Photogrammes du film "Jour J - Bataille de Normandie". Réalisation: Claude Quetel, Pascal Vannier. Le Mémorial de Caen / Éditions Montparnasse, 2004.

De plus, nous avons retrouvé l’arrière-petit-fils de ce couple qui connait bien cette photo6. Il nous a confirmé que selon la “tradition familiale”, il ne s’agissait pas d’une mise en scène et que ses deux aïeux se sont recueillis de façon spontanée.
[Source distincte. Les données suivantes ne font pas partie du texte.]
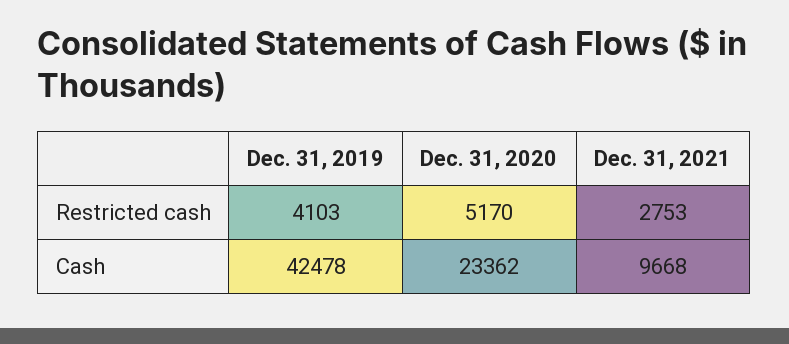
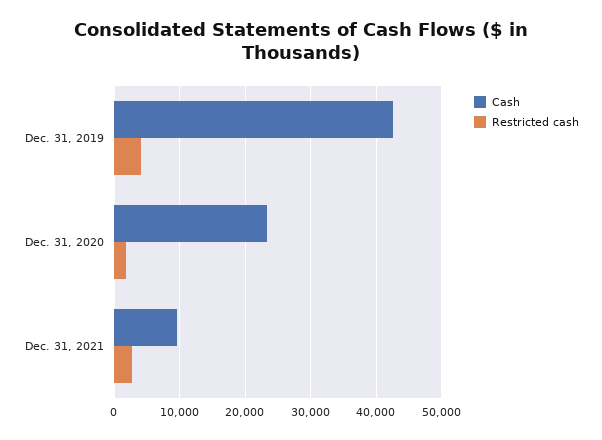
  {
    "Restricted cash": {
      "Dec. 31, 2019": 4103,
-     "Dec. 31, 2020": 5170,
+     "Dec. 31, 2020": 2000,
      "Dec. 31, 2021": 2753
    },
    "Cash": {
      "Dec. 31, 2019": 42478,
      "Dec. 31, 2020": 23362,
      "Dec. 31, 2021": 9668
    }
  }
M. Lecanu était un ancien combattant de la Première Guerre mondiale; il avait été très éprouvé par sa propre expérience et rendait ainsi un hommage aux combattants actuels.

Examinons pour terminer les actes fondamentaux d’un processus d’édition d’image dans une rédaction quelconque:

  • sélection d’images parmi plusieurs propositions, opération bien résumée par le lieu commun choisir, c’est éliminer;
  • recadrage et éventuellement retouche;
  • définition d’une taille, hiérarchisation et ordonnancement;
  • description et légendage, assignation à un texte;
  • disposition et construction graphique, assemblage des composants du média.

Une bonne part des opérations de mise en forme d’un visuel pour sa publication, en particulier les premières de cette liste, sont aussi celles que l’on observe dans le caviardage. L’édition7 et la censure constituent bien les deux facettes d’un même processus formel dont seules l’intention et la réception différent.

Merci à l’équipe de PhotosNormandie pour son aide.

  1. Toujours à Boston, Taylor a ensuite créé en février 2011 In Focus, vitrine photo du magazine The Atlantic. Il existe désormais de nombreux photoblogs de journaux parmi lesquels on peut mentionner All Eyes [St Petersburgh Times]Framework [Los Angeles Times]Lens [New York Times], Lightbox [Time Magazine], Captured [Denver Post].
  2. Voir par exemple ici, ici, ou .
  3. Voir la légende plus complète sur PhotosNormandie.
  4. Voir l’article de Béat Brüsch: Kim Phuc, brûlée au napalm – Nick Ut, 15 août 2007.
  5. À lire également l’article d’André Gunthert, Cachez ce contrechamp, 13 avril 2011.
  6. Il ne connaissait pas l’existence du film en revanche…
  7. Et même plus généralement l’éditorialisation si on la joue “curateur”.